Faire de la bande dessinée, ou plus largement des livres, impliquerait-il forcément, pour pouvoir en vivre, de s’insérer dans un autre secteur ? N’est-il pas contradictoire de vouloir valoriser la création et le livre tout en demandant aux auteurs·trices de reconvertir leur savoir-faire dans d’autres secteurs ?
• Enfin, dans ce court appel à mission, pas un mot sur la situation sociale des auteurs et autrices, ni sur la remise en cause de notre statut social. Rappelons que, consécutivement à la réforme de financement de la sécurité sociale, la Maison des Artistes et l’AGESSA n’auront plus comme mission principale la perception de nos cotisations : tous les cotisant·es vont être rattaché·es à l’URSSAF. Comment protéger la bande dessinée sans protéger socialement les autrices et les auteurs ? Le rôle d’une telle mission ne serait-il pas de réfléchir à un nouveau statut social et économique plus respectueux de celles et ceux sans qui aucun livre ne se fait ?
Pour conclure, pouvez-vous réellement valoriser le travail des auteurs et autrices ?
Afin que l’effort insufflé par la création de cette mission puisse porter ses fruits, il nous semble essentiel d’en amender les objectifs, actuellement lacunaires. à notre connaissance, les représentations d’auteurs et autrices
n’ont pas été consultées pour les définir.
L’objectif de cette mission ne peut être d’orienter les auteurs·trices vers la recherche de revenus complémentaires (expositions, animations d’atelier en milieu scolaire...) : l’accent doit être mis sur une revalorisation juste et équitable de leurs revenus principaux. Les auteurs et les autrices ne sont pas assez payés pour leur travail principal. Voilà le coeur du problème.
De même, l’urgence de la situation actuelle ne saurait se régler grâce aux aides publiques : elles seraient insuffisantes, même avec les meilleures intentions. Les conglomérats éditoriaux doivent prendre leurs responsabilités, et cesser de considérer les auteurs et autrices comme une variable d’ajustement.

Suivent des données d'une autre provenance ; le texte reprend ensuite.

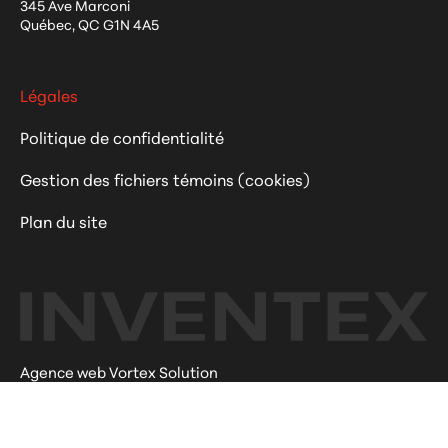
345 Ave Marconi
Québec
,
QC
G1N 4A5
Légales
Politique de confidentialité
Gestion des fichiers témoins (cookies)
Plan du site
Agence web Vortex Solution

Alors que certains livres génèrent des bénéfices importants, le taux de droits d’auteur est majoritairement inférieur à 10% en bande dessinée, et à 6% en édition jeunesse (pour tous les co-auteurs·trices). Nous ne voulons pas sous-estimer le travail des différents acteurs de la chaîne du livre, mais il va sans dire que l’auteur en est le point de départ. En tant que travailleurs indépendant·es, leur investissement se fait bien souvent dans des conditions où le nombre d’heures de travail ne compte plus. Ne devraient-ils pas être plus justement rétribué·es ?
Si l’état ignore que le rapport de force imposé par certaines maisons d’édition et autres commanditaires privés est extrêmement défavorable aux auteurs et autrices, il ne pourra proposer que des solutions cosmétiques. Nous attendons de l’état qu’il intervienne dans les relations contractuelles qui nous lient aux maisons d’édition : il est urgent d’en finir avec les abus actuels.

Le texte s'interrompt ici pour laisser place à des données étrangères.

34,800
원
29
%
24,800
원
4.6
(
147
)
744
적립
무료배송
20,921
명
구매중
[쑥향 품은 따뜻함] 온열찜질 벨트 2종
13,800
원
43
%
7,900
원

La création, si généreusement vantée dans la bande dessinée lors du Festival d’Angoulême, mérite mieux qu’un cadre précaire, sans cesse dévalué et aujourd’hui menacé de disparition.
Nous espérons sincèrement que vous saurez entendre la voix des auteurs et autrices. En vous souhaitant bonne réception, et dans l’attente de votre réponse publique,
Bien à vous,
Le Collectif Artistes-Auteurs.
1 Commentaire
camus Brigitte
14/04/2018 à 12:34
Les artistes ne veulent plus se cacher pour mourir (économiquement s'entend).